__DATASET RECORDS__
+ + +

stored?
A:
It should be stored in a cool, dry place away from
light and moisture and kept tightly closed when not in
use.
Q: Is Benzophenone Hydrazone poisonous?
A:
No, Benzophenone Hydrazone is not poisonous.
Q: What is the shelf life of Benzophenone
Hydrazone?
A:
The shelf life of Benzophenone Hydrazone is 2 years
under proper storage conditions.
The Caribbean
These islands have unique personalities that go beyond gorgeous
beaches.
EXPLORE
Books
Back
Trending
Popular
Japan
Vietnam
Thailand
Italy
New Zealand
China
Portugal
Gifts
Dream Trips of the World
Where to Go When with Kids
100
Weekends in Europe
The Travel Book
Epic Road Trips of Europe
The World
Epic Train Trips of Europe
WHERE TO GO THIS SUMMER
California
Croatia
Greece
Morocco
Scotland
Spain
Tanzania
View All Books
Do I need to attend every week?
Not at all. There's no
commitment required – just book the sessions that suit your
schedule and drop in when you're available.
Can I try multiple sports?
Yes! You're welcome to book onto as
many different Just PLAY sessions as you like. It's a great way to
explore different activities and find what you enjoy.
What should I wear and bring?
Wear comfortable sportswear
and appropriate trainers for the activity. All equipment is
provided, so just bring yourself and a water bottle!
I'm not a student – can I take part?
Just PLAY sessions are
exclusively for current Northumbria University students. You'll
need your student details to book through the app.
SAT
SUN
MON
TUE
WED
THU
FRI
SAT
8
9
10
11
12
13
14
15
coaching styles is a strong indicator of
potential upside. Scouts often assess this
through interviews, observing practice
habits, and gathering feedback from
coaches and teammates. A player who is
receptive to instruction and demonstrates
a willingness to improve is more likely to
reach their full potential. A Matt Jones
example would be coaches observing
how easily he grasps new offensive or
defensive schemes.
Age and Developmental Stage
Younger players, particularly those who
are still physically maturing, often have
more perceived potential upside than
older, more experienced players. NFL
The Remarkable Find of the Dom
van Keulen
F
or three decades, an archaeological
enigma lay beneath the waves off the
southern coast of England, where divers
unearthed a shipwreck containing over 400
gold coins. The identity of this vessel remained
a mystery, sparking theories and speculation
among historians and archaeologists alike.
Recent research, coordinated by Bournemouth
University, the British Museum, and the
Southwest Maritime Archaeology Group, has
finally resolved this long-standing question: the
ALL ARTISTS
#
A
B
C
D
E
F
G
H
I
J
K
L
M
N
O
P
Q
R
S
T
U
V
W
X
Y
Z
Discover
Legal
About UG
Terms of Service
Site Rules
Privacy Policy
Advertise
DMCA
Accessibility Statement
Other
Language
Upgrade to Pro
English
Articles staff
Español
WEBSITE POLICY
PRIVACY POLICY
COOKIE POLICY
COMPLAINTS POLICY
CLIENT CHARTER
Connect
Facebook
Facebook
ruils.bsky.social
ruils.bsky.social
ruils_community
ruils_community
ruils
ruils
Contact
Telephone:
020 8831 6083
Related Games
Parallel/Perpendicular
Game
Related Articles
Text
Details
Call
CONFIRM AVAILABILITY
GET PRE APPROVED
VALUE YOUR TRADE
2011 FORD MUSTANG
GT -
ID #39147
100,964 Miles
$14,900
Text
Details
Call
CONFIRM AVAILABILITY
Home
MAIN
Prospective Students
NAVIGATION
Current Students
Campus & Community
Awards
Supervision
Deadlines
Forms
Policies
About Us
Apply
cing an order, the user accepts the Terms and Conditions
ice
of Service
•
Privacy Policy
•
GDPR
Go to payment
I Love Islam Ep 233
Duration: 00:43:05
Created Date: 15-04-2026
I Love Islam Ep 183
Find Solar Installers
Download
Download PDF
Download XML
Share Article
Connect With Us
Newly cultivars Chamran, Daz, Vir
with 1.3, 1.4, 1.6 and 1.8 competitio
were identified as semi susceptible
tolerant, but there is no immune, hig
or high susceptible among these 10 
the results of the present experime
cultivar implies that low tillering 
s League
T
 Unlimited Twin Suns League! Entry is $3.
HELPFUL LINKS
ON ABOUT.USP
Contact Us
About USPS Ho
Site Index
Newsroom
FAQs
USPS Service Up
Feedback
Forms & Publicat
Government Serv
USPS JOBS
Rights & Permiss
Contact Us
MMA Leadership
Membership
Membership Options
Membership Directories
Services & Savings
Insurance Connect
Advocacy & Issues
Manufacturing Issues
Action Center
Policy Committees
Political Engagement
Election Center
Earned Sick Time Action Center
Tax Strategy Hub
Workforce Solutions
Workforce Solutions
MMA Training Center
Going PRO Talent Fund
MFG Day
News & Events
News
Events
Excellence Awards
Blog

+ + +

__EXERCISE DETAILS__
Write out all of the data above again, substituting "Open Sport" for every "Just PLAY" and leaving everything else unchanged.

__THE COMPLETED TASK__
stored?
A:
It should be stored in a cool, dry place away from
light and moisture and kept tightly closed when not in
use.
Q: Is Benzophenone Hydrazone poisonous?
A:
No, Benzophenone Hydrazone is not poisonous.
Q: What is the shelf life of Benzophenone
Hydrazone?
A:
The shelf life of Benzophenone Hydrazone is 2 years
under proper storage conditions.
The Caribbean
These islands have unique personalities that go beyond gorgeous
beaches.
EXPLORE
Books
Back
Trending
Popular
Japan
Vietnam
Thailand
Italy
New Zealand
China
Portugal
Gifts
Dream Trips of the World
Where to Go When with Kids
100
Weekends in Europe
The Travel Book
Epic Road Trips of Europe
The World
Epic Train Trips of Europe
WHERE TO GO THIS SUMMER
California
Croatia
Greece
Morocco
Scotland
Spain
Tanzania
View All Books
Do I need to attend every week?
Not at all. There's no
commitment required – just book the sessions that suit your
schedule and drop in when you're available.
Can I try multiple sports?
Yes! You're welcome to book onto as
many different Open Sport sessions as you like. It's a great way to
explore different activities and find what you enjoy.
What should I wear and bring?
Wear comfortable sportswear
and appropriate trainers for the activity. All equipment is
provided, so just bring yourself and a water bottle!
I'm not a student – can I take part?
Open Sport sessions are
exclusively for current Northumbria University students. You'll
need your student details to book through the app.
SAT
SUN
MON
TUE
WED
THU
FRI
SAT
8
9
10
11
12
13
14
15
coaching styles is a strong indicator of
potential upside. Scouts often assess this
through interviews, observing practice
habits, and gathering feedback from
coaches and teammates. A player who is
receptive to instruction and demonstrates
a willingness to improve is more likely to
reach their full potential. A Matt Jones
example would be coaches observing
how easily he grasps new offensive or
defensive schemes.
Age and Developmental Stage
Younger players, particularly those who
are still physically maturing, often have
more perceived potential upside than
older, more experienced players. NFL
The Remarkable Find of the Dom
van Keulen
F
or three decades, an archaeological
enigma lay beneath the waves off the
southern coast of England, where divers
unearthed a shipwreck containing over 400
gold coins. The identity of this vessel remained
a mystery, sparking theories and speculation
among historians and archaeologists alike.
Recent research, coordinated by Bournemouth
University, the British Museum, and the
Southwest Maritime Archaeology Group, has
finally resolved this long-standing question: the
ALL ARTISTS
#
A
B
C
D
E
F
G
H
I
J
K
L
M
N
O
P
Q
R
S
T
U
V
W
X
Y
Z
Discover
Legal
About UG
Terms of Service
Site Rules
Privacy Policy
Advertise
DMCA
Accessibility Statement
Other
Language
Upgrade to Pro
English
Articles staff
Español
WEBSITE POLICY
PRIVACY POLICY
COOKIE POLICY
COMPLAINTS POLICY
CLIENT CHARTER
Connect
Facebook
Facebook
ruils.bsky.social
ruils.bsky.social
ruils_community
ruils_community
ruils
ruils
Contact
Telephone:
020 8831 6083
Related Games
Parallel/Perpendicular
Game
Related Articles
Text
Details
Call
CONFIRM AVAILABILITY
GET PRE APPROVED
VALUE YOUR TRADE
2011 FORD MUSTANG
GT -
ID #39147
100,964 Miles
$14,900
Text
Details
Call
CONFIRM AVAILABILITY
Home
MAIN
Prospective Students
NAVIGATION
Current Students
Campus & Community
Awards
Supervision
Deadlines
Forms
Policies
About Us
Apply
cing an order, the user accepts the Terms and Conditions
ice
of Service
•
Privacy Policy
•
GDPR
Go to payment
I Love Islam Ep 233
Duration: 00:43:05
Created Date: 15-04-2026
I Love Islam Ep 183
Find Solar Installers
Download
Download PDF
Download XML
Share Article
Connect With Us
Newly cultivars Chamran, Daz, Vir
with 1.3, 1.4, 1.6 and 1.8 competitio
were identified as semi susceptible
tolerant, but there is no immune, hig
or high susceptible among these 10 
the results of the present experime
cultivar implies that low tillering 
s League
T
 Unlimited Twin Suns League! Entry is $3.
HELPFUL LINKS
ON ABOUT.USP
Contact Us
About USPS Ho
Site Index
Newsroom
FAQs
USPS Service Up
Feedback
Forms & Publicat
Government Serv
USPS JOBS
Rights & Permiss
Contact Us
MMA Leadership
Membership
Membership Options
Membership Directories
Services & Savings
Insurance Connect
Advocacy & Issues
Manufacturing Issues
Action Center
Policy Committees
Political Engagement
Election Center
Earned Sick Time Action Center
Tax Strategy Hub
Workforce Solutions
Workforce Solutions
MMA Training Center
Going PRO Talent Fund
MFG Day
News & Events
News
Events
Excellence Awards
Blog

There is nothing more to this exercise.